PEX Rail on Pascal GPUs
This page talks about the PEX rail on Pascal series of GPUs, how it works, what it's used for, and common problems with it.
The Controller Circuit[edit | edit source]
PEX is created by a uP1728Q by uPI semiconductor (datasheet) or similar IC by stepping down 3.3V to 1V-ish.
Markings on the schematic and board could differ from GPU model to another but the circuit is almost always the same.
The uP1728Q uses 3.3V as Vin coming from the PCIE bus, 5V from 5V Rail at VDD, and gets enabled by the PGOOD signal from the Vcore controller.
The controller regulates the 3.3V on the input to 1V on the output.

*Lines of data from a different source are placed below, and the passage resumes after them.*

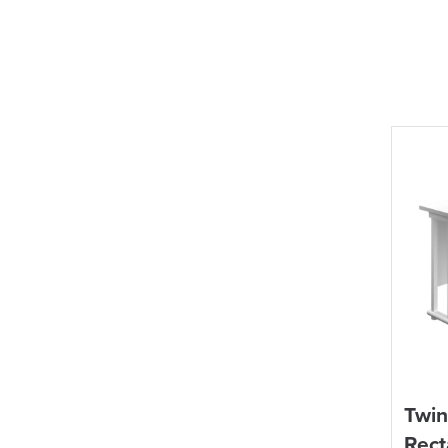
Twin
Rect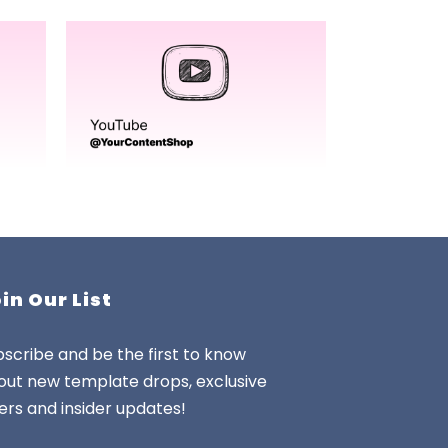
in Our List
scribe and be the first to know
out new template drops, exclusive
ers and insider updates!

It regulates that voltage through a resistive divider on the FB pin (Figure 2)
Usage[edit | edit source]
PEX rail goes directly to the core to power the PCIE logic on it.
Common problems[edit | edit source]
No voltage out[edit | edit source]
First thing to check is the EN signal which should be 2V+ followed by Vin which should be 3.3V (Figure 2) then VDD which should be 5V. If one of those is missing then check the schematic and follow the signal to find the culprit, it's usually a faulty resistor. Replace the controller if everything else is in order but still no voltage out.
Short on PEX rail[edit | edit source]
Generally speaking, a short on the PEX rail is accompanied by a dead core well over 95% of the time. If you have a short on the PEX rail, your efforts should primarily be focused on proving that the core itself is the source of your short. Typically speaking for Nvidia cards, the "PEX" portion of the GPU is in the bottom right corner, and under a thermal camera a shorted PEX rail tends to be noticeably warmer in this location.
If you do not have a thermal camera, a core short can be confirmed by removing the inductor and checking the resistance of each pad to ground. If you have a short on the side that goes to the GPU, then there is a 99% chance the core is dead (this is going to be the case the majority of the time). If the other pad has a short and the core side pad measures fine, then it's most likely a dead component (or more than one) on the line that creates PEX, or the uP1728Q itself.